A farmer probably got the surprise of a lifetime when he discovered and dug up the skeletons of a woolly mammoth on Monday, September 28.
According to Unilad, the Michigan farmer named James Bristle was digging in his soybean field - to pave the way for a natural gas pipeline -- using his tractor when he hit something he couldn't quite figure out as to what it was.
That time, Bristle first thought it was a "bent post," only finding out later that his amazing discovery was in fact the remains of a mammoth.
Talking to Ann Arbor of M Live, James Bristle said: "We thought it was a bent fence post." Apparently, it was a 2-foot rib bone of the said mammoth.
Experts - 15 paleontologists to be exact -- arrived on the scene and after more digging, the team found mammoth tusks, its vertebrae, a pelvis, some pieces of its shoulder blades and ribs, and a kneecap.
Professor from University of Michigan Dan Fisher was one of the experts who helped in excavating the area, and he said that the mammoth lived over 10,000 years ago.
Talking to the Detroit Free Press, Dan Fisher said that it was "one of the more complete sets of woolly mammoth bones ever to be found in the state."

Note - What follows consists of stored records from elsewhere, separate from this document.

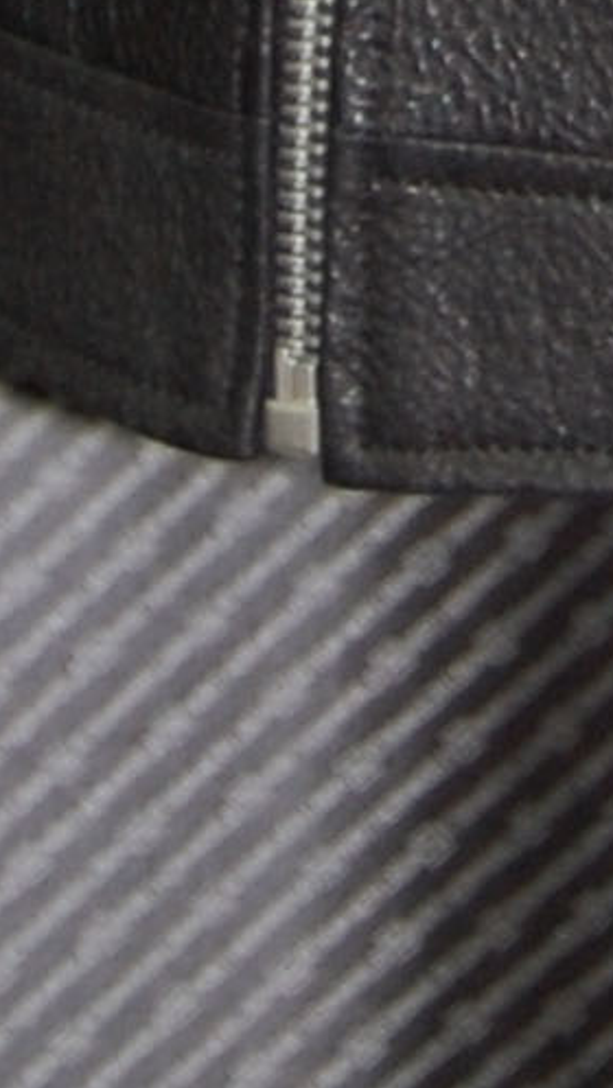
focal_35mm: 323
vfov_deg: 6.2
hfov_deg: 3.8
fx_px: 9323
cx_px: 871
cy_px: -2183
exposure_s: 1/60
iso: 400
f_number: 4.5
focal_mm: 34
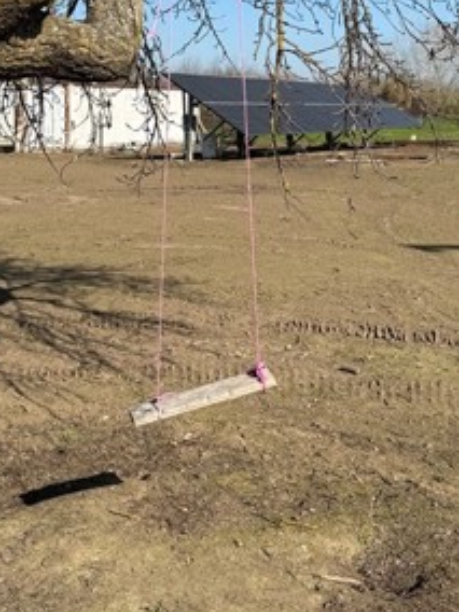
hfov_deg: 27.0
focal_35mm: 54
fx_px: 955
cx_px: 215
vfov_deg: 34.9
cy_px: 168
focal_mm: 6.76
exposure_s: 1/4975
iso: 80
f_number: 1.78
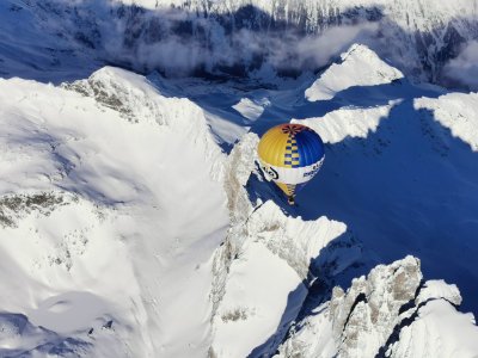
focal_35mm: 78
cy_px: 179
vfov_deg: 18.9
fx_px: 1077
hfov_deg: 25.0
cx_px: 239
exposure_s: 1/13699
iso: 50
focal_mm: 5.56
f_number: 1.6
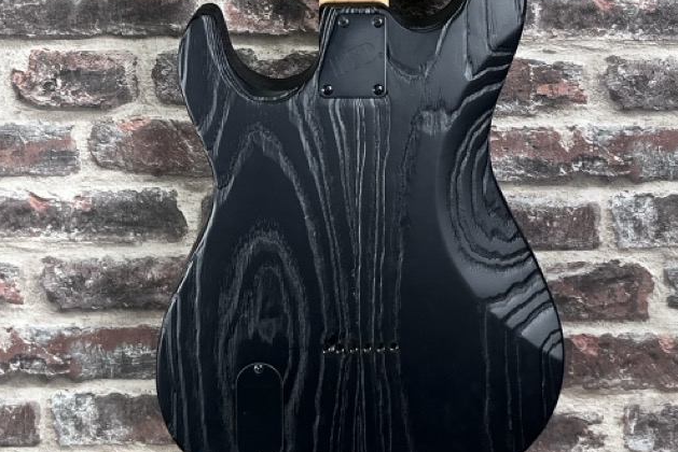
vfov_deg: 21.9
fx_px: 1036
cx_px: 375
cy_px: -153
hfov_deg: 36.2
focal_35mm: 55
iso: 125
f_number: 1.6
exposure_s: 1/121
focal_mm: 5.1
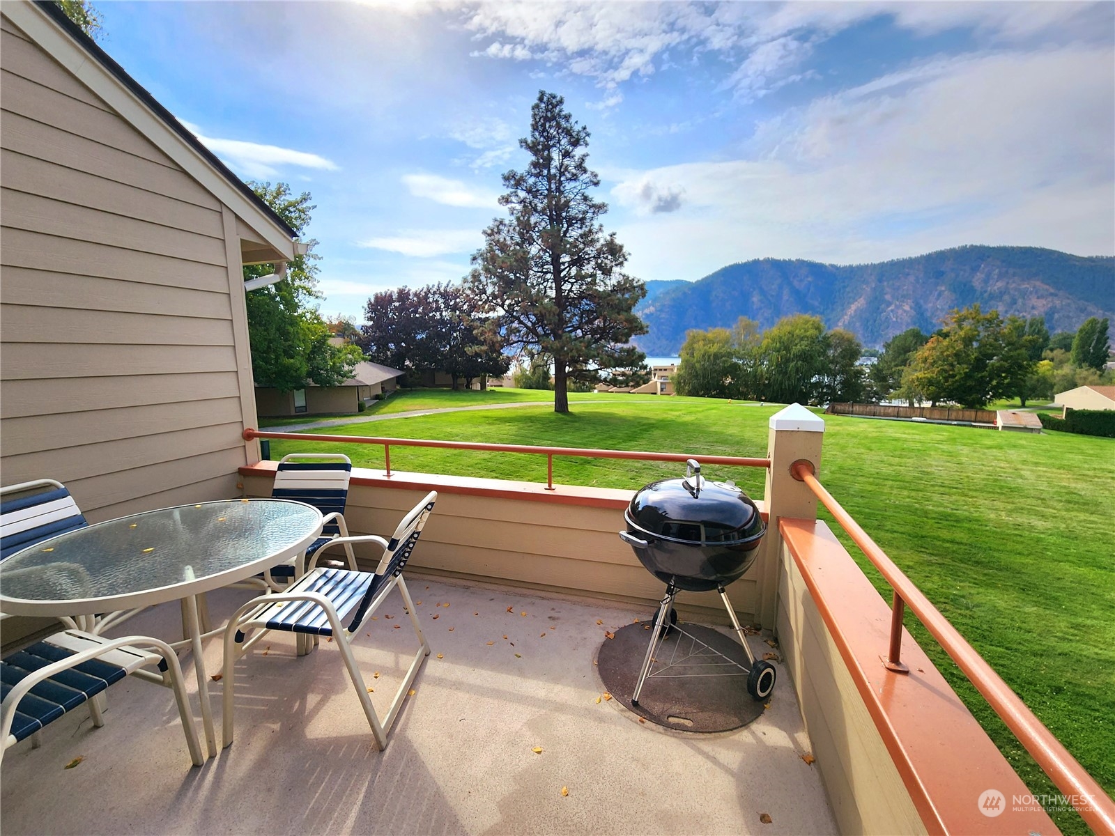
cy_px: 418
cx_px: 558
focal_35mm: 13
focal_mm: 2.2
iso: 50
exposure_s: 1/3333
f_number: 2.2
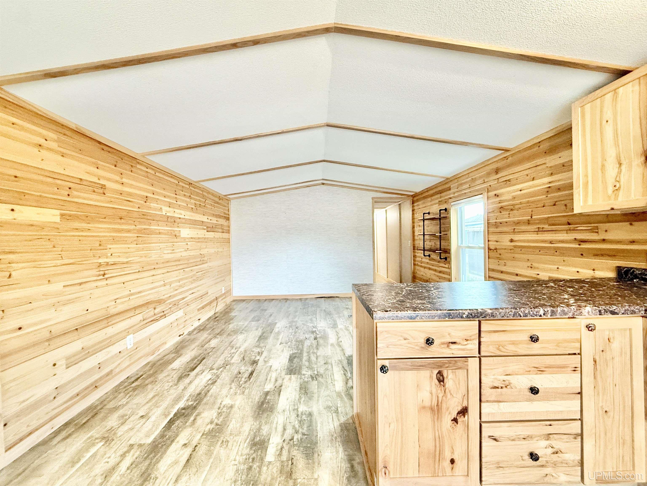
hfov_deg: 102.1
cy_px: 243
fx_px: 262
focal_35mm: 14
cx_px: 324
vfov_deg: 85.7
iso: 400
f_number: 2.2
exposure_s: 1/60
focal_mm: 2.22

In addition, Fisher also stated that the ancestral beast wasn't likely to be a woolly mammoth. Instead, it's a cross between a woolly mammoth and a Columbian mammoth.
Furthermore, the mammoth - deemed to be 40 years old at the time of its death - "was likely to have been hunted, butchered into prehistoric steaks and stored by humans somewhere between 10,000 and 15,000 years ago," as reported by IFL Science.
The mammoth is missing its hind legs and feet, which suggests that humans had eaten these parts of the animal.
Not only that, but three basketball-sized rocks were also found around the carcass. Experts believe that the rocks were used as anchors to weigh the beast down in a pond - possibly for later preservation.